Dans les années 70, les premiers effets du choc démographique, les exigences croissantes en termes de couverture santé, les politiques libérales changent l’économie générale du système et provoquent les premières formes de fiscalisation du financement de la protection sociale.  La CSG au départ consacrée à la couverture « famille » est certes un impôt, mais il représente selon ses concepteurs une novation, celle d’un impôt strictement affecté à la protection sociale, prélevé par les Urssaf.   Malgré tout, comme le montre la dernière étude de la chaire TDTE, et contrairement à ce qu’affirme un peu vite François-Xavier Albouy (qui participe pourtant à la chaire) les cotisations sont encore majoritaires dans le financement de la protection sociale.

 

La suite est imposée par le maintien du chômage à des niveaux élevés, les inégalités salariales hommes-femmes, des politiques de contraintes sur les salaires.
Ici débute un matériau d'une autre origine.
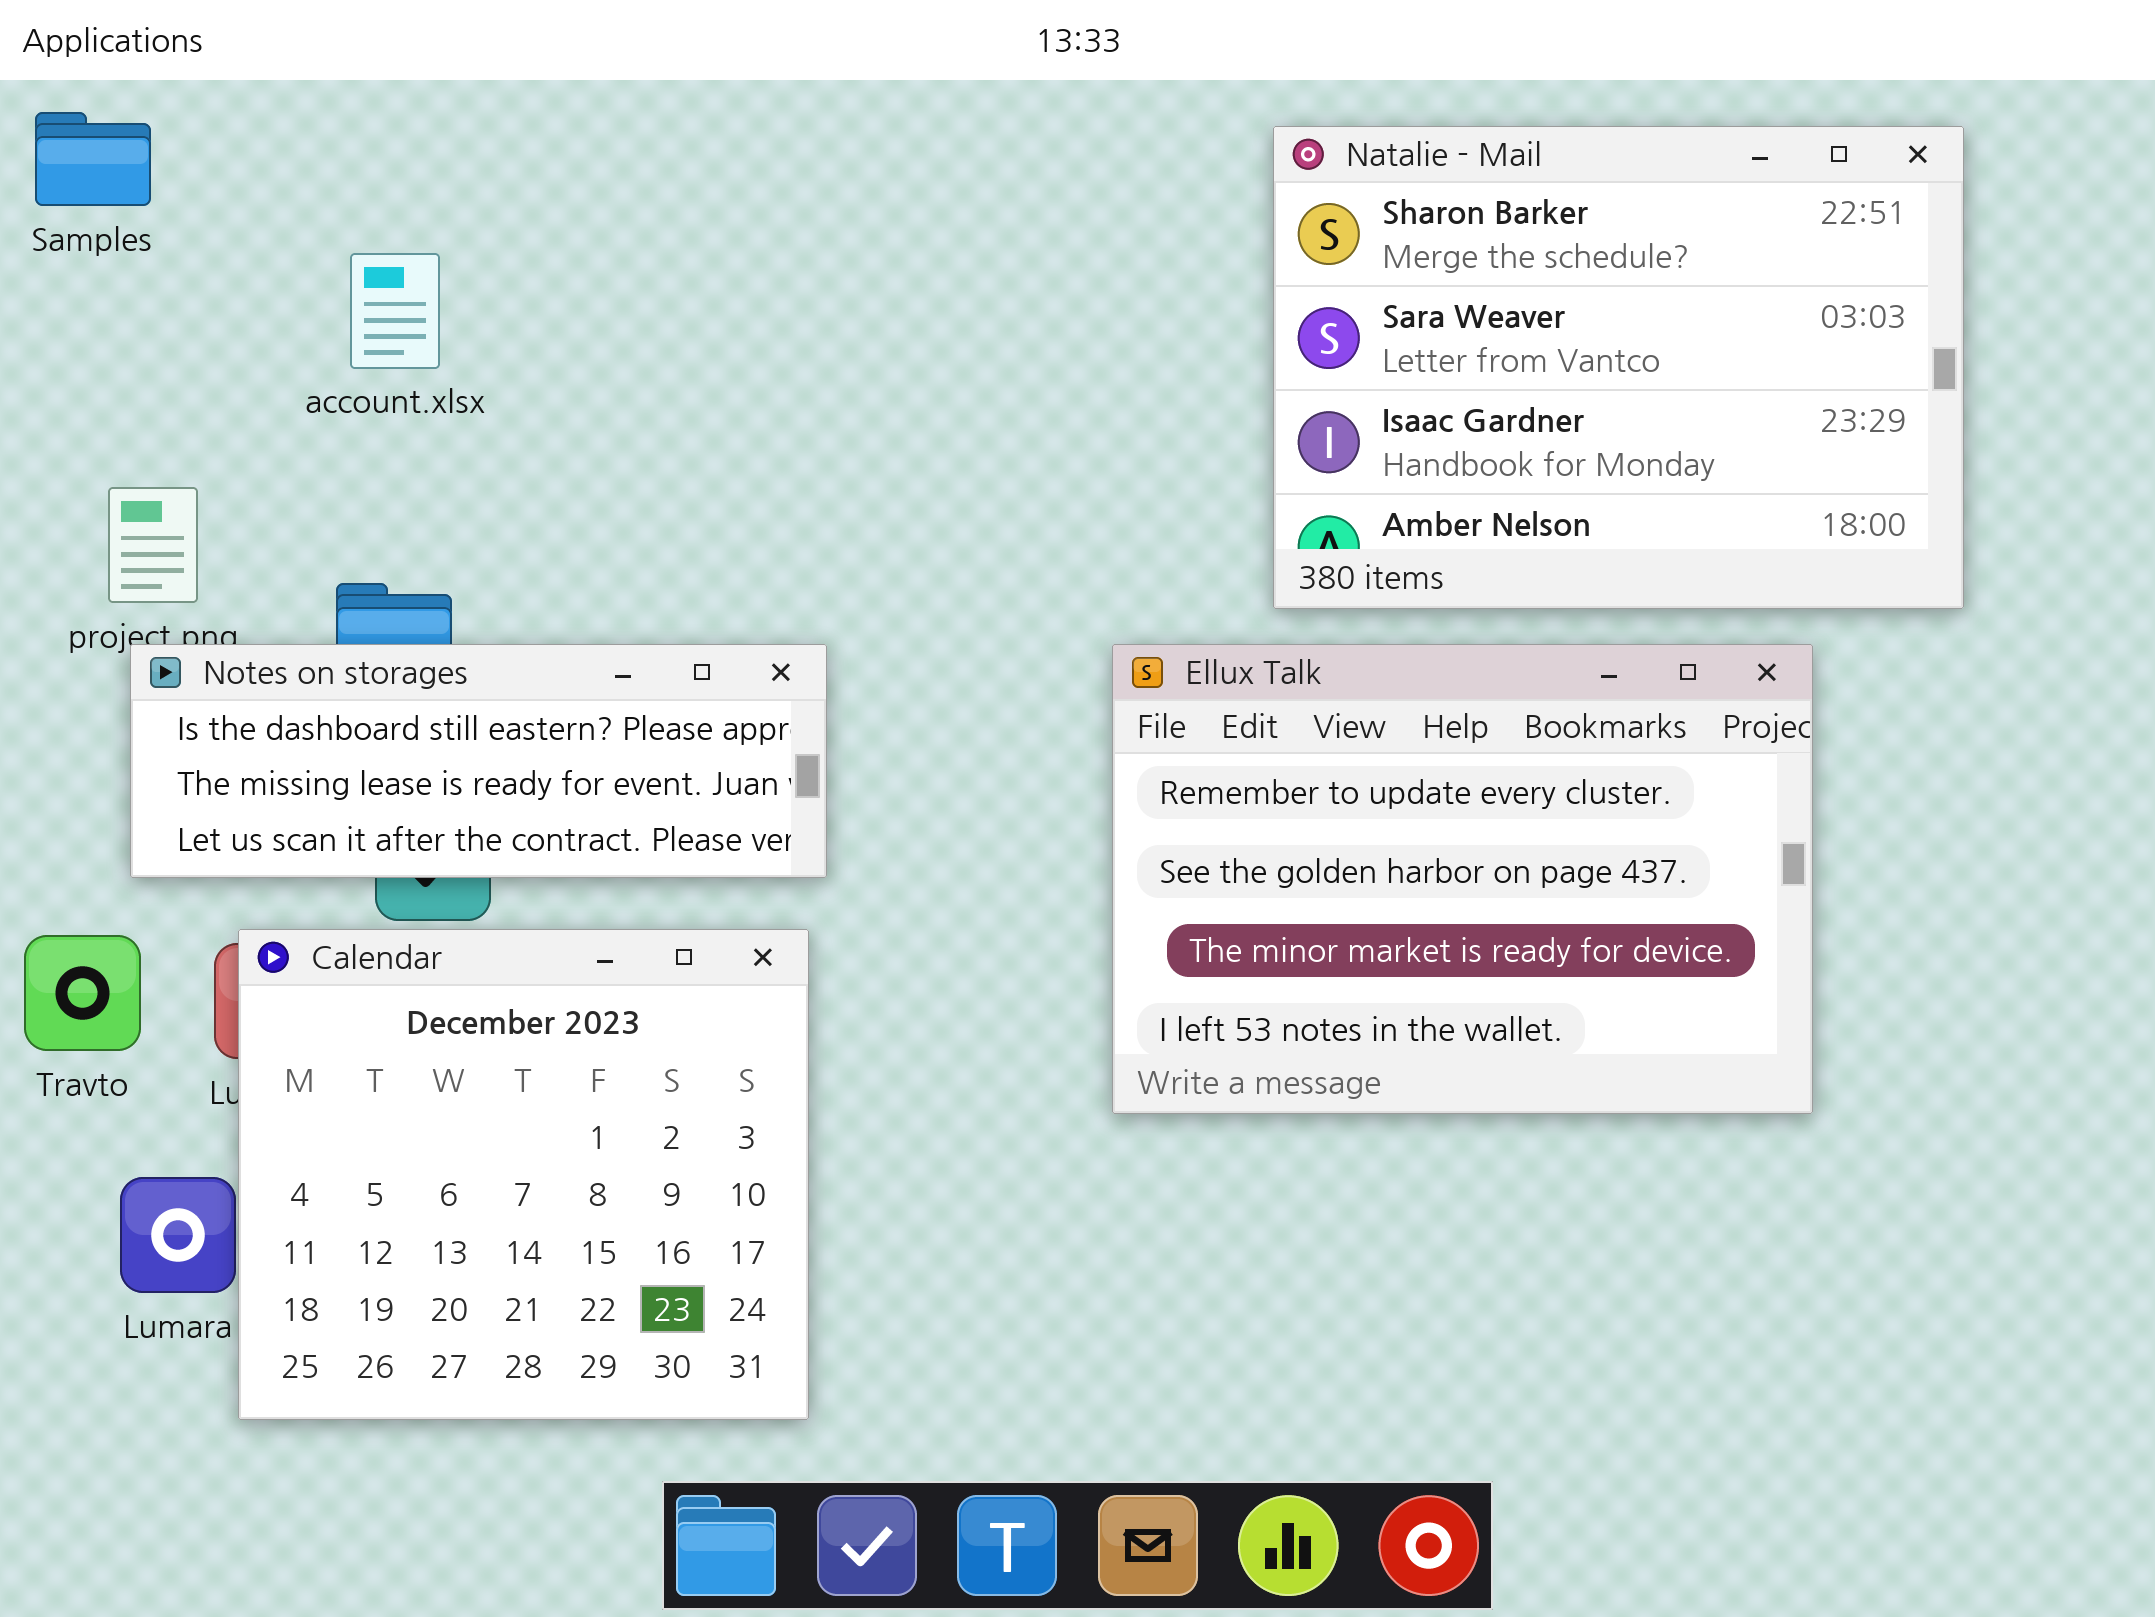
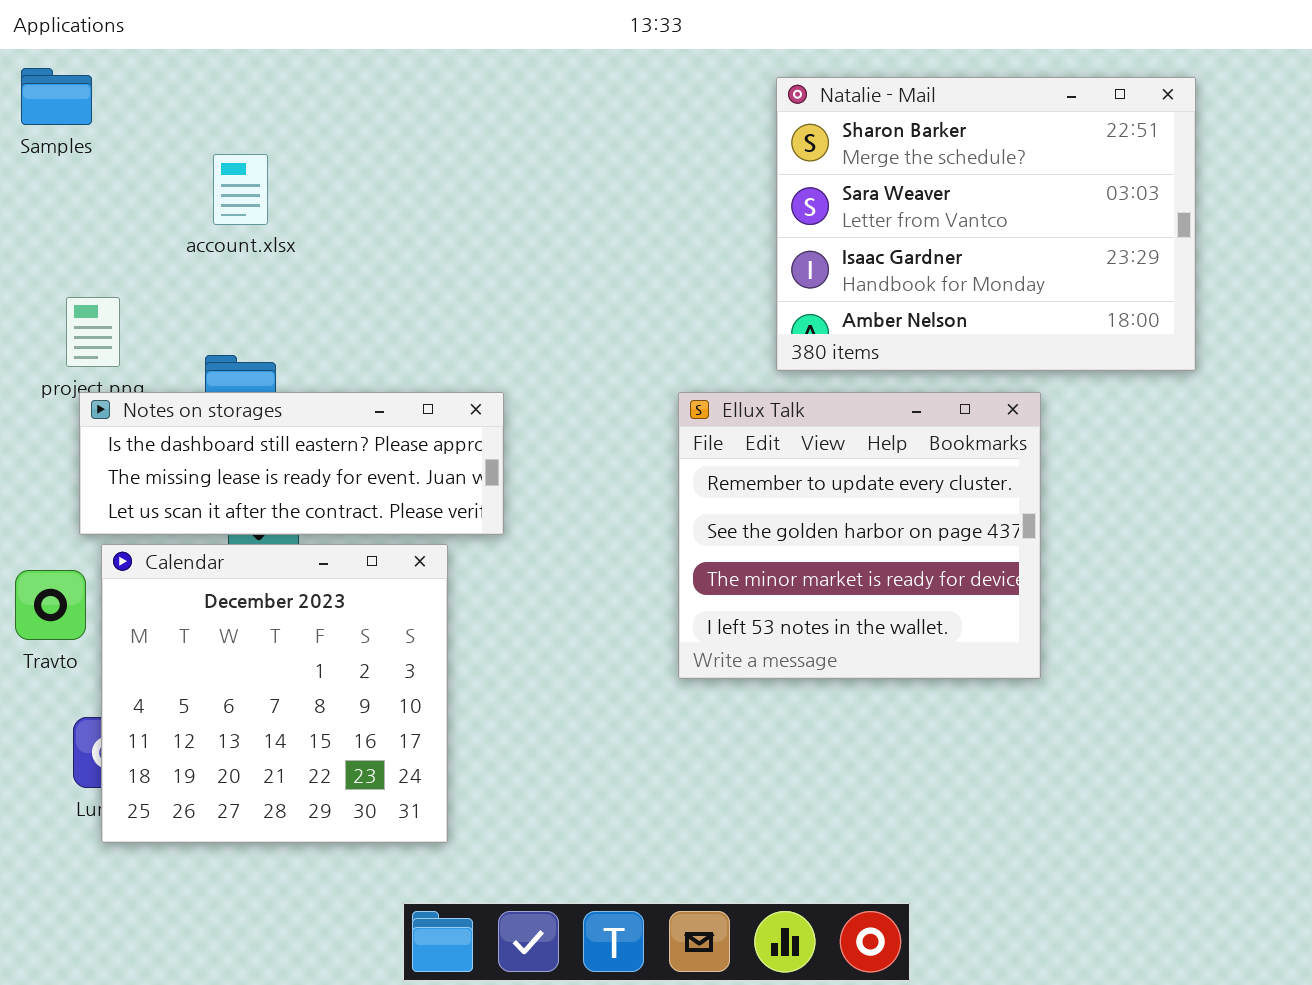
Ellux Talk: [1112,644,1813,1114] -> [678,392,1041,679], resized
Calendar: [238,929,809,1420] -> [101,544,448,843], moved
Jacques Rigaudiat, regardé comme le père de la CSG, affirmait récemment « la Sécu est malade du chômage ». Tout cela est propice à la diversification des modes de financement de la Sécurité sociale, ce qui contribue — sans parler du prélèvement à la source de l’IRPP— une complexification de la fiche de paye.

 

Mais se préoccuper de la lisibilité de celle-ci consiste à s’occuper de la lisibilité du thermomètre sans se préoccuper de la dégradation du climat.

 

Pour reprendre la métaphore de la chronique de FX Albouy « un sale air » on entend la cacophonie de l’exécution de partitions diverses qui toutes cherchent à remettre en cause la protection sociale ; les unes sont fondées sur une étatisation intégrale, les autres sur une libéralisation totale du marché de celle-ci avec des variations sur le maintien ou non des acteurs solidaires (mutuelles et Institutions de prévoyance), sur un abandon partiel voire généralisé de la répartition au profit de la capitalisation.

 

À l’occasion des 80 ans de la Sécu ce qu’il faut remettre au net, c’est la protection sociale, dans ses principes solidaires et démocratiques, plus que la « fiche de paye ».